Top of SUPPLIED RECORDS

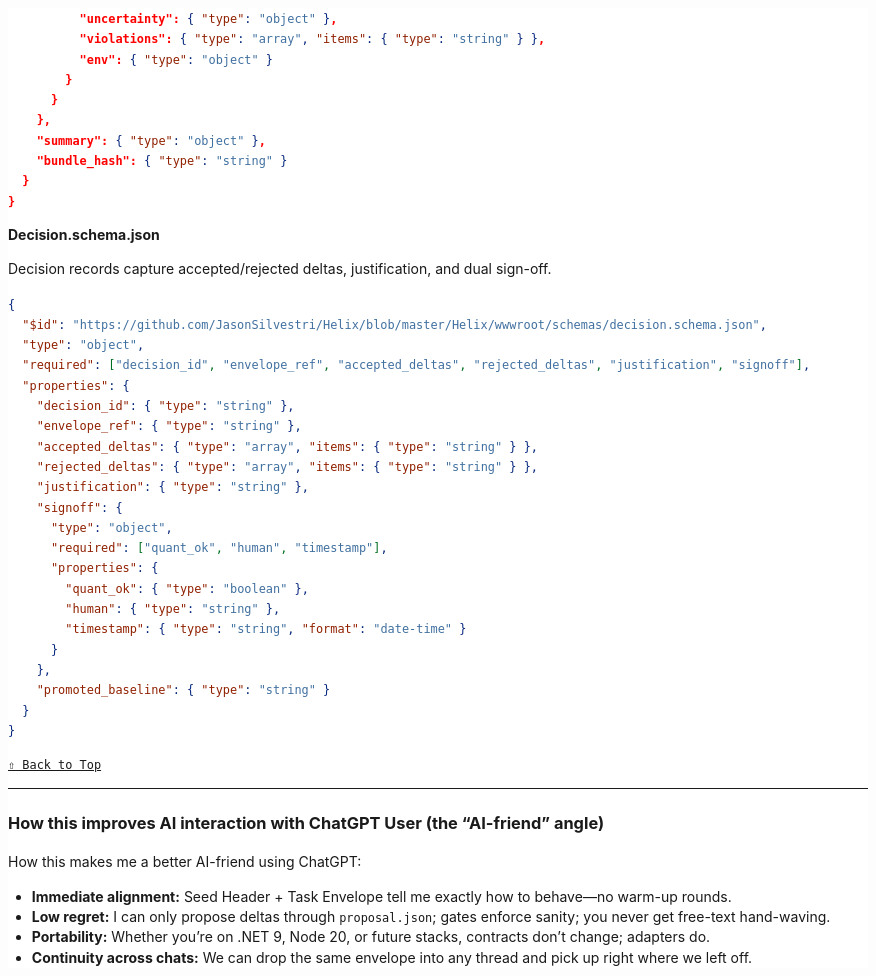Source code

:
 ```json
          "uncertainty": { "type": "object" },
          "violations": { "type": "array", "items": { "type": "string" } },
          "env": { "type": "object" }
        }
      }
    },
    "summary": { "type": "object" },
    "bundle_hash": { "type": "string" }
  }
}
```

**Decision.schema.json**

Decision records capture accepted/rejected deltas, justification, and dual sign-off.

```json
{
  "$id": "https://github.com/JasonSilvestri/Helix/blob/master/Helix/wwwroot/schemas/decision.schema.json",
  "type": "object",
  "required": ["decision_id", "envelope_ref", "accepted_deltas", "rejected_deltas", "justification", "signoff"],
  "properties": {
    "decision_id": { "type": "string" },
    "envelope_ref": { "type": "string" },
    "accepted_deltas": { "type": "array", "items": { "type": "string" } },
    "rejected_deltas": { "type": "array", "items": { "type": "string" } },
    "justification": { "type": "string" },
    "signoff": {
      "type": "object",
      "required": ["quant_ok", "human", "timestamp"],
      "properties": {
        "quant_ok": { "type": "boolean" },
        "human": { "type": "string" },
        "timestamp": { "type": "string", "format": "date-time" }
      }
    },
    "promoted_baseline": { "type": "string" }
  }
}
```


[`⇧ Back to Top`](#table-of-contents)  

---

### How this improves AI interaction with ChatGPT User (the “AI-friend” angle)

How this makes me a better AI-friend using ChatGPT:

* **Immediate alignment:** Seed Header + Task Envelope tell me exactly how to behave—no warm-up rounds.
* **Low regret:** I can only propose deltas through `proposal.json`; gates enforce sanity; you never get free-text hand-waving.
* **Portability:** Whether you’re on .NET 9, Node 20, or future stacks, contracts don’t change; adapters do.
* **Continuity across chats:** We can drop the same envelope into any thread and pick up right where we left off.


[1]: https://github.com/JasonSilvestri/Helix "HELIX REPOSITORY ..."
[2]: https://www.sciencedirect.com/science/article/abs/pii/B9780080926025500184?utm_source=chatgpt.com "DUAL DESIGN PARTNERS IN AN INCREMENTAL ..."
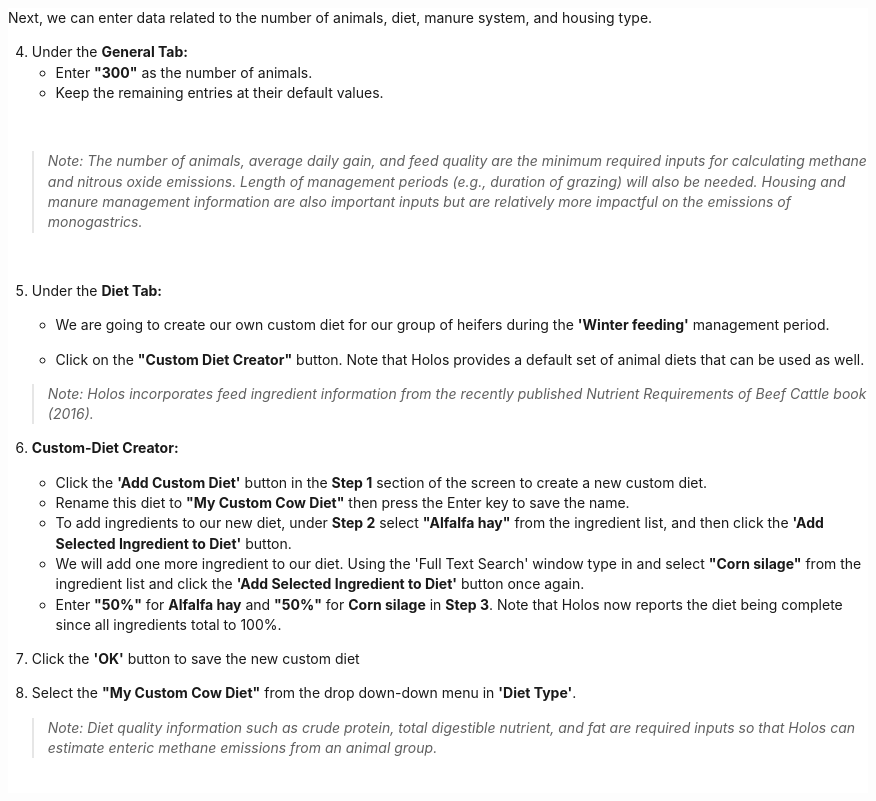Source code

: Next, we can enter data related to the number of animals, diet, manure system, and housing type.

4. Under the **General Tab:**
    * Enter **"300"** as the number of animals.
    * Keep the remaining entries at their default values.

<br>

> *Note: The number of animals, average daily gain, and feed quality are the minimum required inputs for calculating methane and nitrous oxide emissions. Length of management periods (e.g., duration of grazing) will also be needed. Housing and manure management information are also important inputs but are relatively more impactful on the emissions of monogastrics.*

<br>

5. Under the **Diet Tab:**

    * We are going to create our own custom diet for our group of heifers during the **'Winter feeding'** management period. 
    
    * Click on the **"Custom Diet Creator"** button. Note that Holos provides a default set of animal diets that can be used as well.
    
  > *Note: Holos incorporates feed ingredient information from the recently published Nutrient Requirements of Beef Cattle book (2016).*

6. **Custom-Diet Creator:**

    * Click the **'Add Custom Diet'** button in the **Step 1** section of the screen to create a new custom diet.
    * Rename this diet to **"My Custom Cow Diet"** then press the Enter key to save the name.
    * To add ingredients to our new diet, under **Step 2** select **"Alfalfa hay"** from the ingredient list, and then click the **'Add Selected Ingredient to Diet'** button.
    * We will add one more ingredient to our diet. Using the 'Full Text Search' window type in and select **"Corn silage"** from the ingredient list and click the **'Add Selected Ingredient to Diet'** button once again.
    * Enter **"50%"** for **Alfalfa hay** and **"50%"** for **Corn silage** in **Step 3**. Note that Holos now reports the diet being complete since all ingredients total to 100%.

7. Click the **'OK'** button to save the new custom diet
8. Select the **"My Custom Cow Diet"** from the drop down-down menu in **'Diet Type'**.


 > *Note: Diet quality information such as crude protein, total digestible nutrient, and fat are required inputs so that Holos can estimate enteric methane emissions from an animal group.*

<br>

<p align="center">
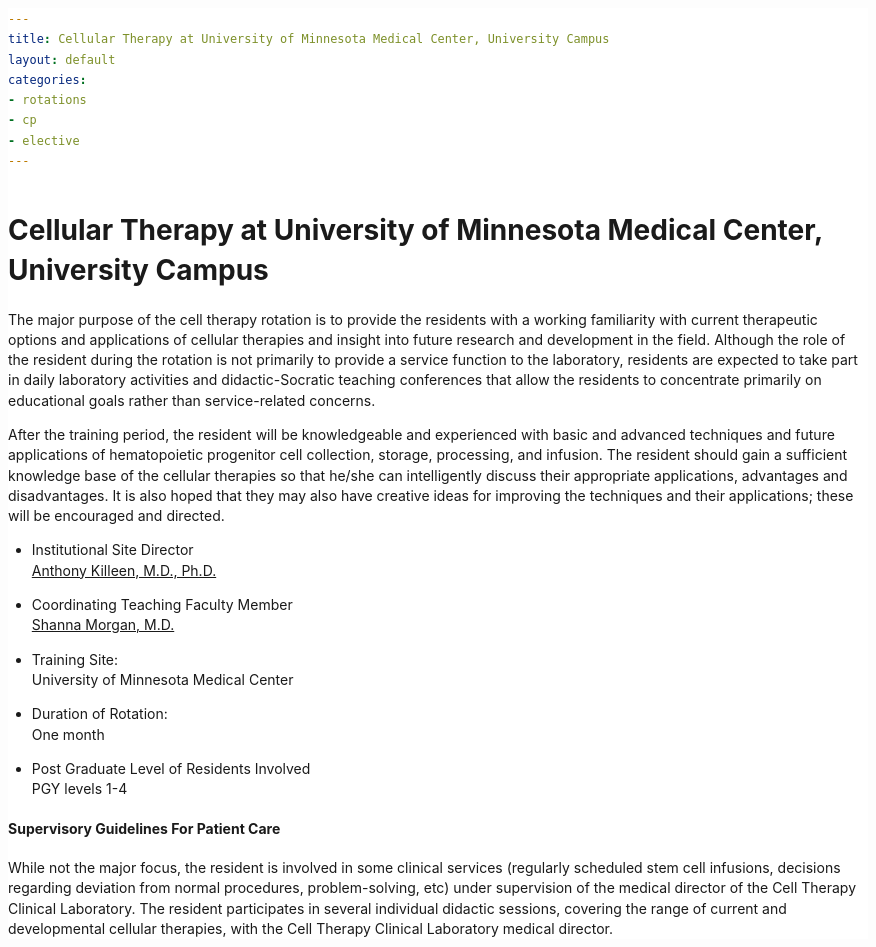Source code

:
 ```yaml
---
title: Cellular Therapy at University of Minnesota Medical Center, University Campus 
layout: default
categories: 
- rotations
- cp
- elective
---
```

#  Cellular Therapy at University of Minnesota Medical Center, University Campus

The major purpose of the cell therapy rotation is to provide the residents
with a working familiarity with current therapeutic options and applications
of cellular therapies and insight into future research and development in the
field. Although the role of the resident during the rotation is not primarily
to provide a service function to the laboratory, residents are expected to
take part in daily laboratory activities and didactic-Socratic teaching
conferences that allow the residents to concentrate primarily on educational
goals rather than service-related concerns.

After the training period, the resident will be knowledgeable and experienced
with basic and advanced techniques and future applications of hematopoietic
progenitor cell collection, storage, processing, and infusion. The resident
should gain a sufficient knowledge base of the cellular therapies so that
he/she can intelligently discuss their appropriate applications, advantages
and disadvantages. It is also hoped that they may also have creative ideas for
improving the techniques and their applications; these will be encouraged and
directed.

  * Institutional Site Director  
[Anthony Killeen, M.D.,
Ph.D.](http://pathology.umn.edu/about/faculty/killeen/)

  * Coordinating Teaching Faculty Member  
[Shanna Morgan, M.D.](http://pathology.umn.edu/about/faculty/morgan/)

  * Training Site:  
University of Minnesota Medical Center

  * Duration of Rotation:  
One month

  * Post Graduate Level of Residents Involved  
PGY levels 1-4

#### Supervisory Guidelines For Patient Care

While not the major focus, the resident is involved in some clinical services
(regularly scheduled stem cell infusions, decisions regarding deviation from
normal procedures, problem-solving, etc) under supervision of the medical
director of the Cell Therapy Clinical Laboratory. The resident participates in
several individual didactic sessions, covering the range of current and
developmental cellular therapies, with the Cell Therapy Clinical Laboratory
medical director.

Bottom of SUPPLIED RECORDS

# [TASK BRIEF]
Give again, exactly, the lines from the start of the data through the one holding "How this makes"; omit the pictures.

# [THE COMPLETED TASK]
Source code

:
 ```json
          "uncertainty": { "type": "object" },
          "violations": { "type": "array", "items": { "type": "string" } },
          "env": { "type": "object" }
        }
      }
    },
    "summary": { "type": "object" },
    "bundle_hash": { "type": "string" }
  }
}
```

**Decision.schema.json**

Decision records capture accepted/rejected deltas, justification, and dual sign-off.

```json
{
  "$id": "https://github.com/JasonSilvestri/Helix/blob/master/Helix/wwwroot/schemas/decision.schema.json",
  "type": "object",
  "required": ["decision_id", "envelope_ref", "accepted_deltas", "rejected_deltas", "justification", "signoff"],
  "properties": {
    "decision_id": { "type": "string" },
    "envelope_ref": { "type": "string" },
    "accepted_deltas": { "type": "array", "items": { "type": "string" } },
    "rejected_deltas": { "type": "array", "items": { "type": "string" } },
    "justification": { "type": "string" },
    "signoff": {
      "type": "object",
      "required": ["quant_ok", "human", "timestamp"],
      "properties": {
        "quant_ok": { "type": "boolean" },
        "human": { "type": "string" },
        "timestamp": { "type": "string", "format": "date-time" }
      }
    },
    "promoted_baseline": { "type": "string" }
  }
}
```


[`⇧ Back to Top`](#table-of-contents)  

---

### How this improves AI interaction with ChatGPT User (the “AI-friend” angle)

How this makes me a better AI-friend using ChatGPT:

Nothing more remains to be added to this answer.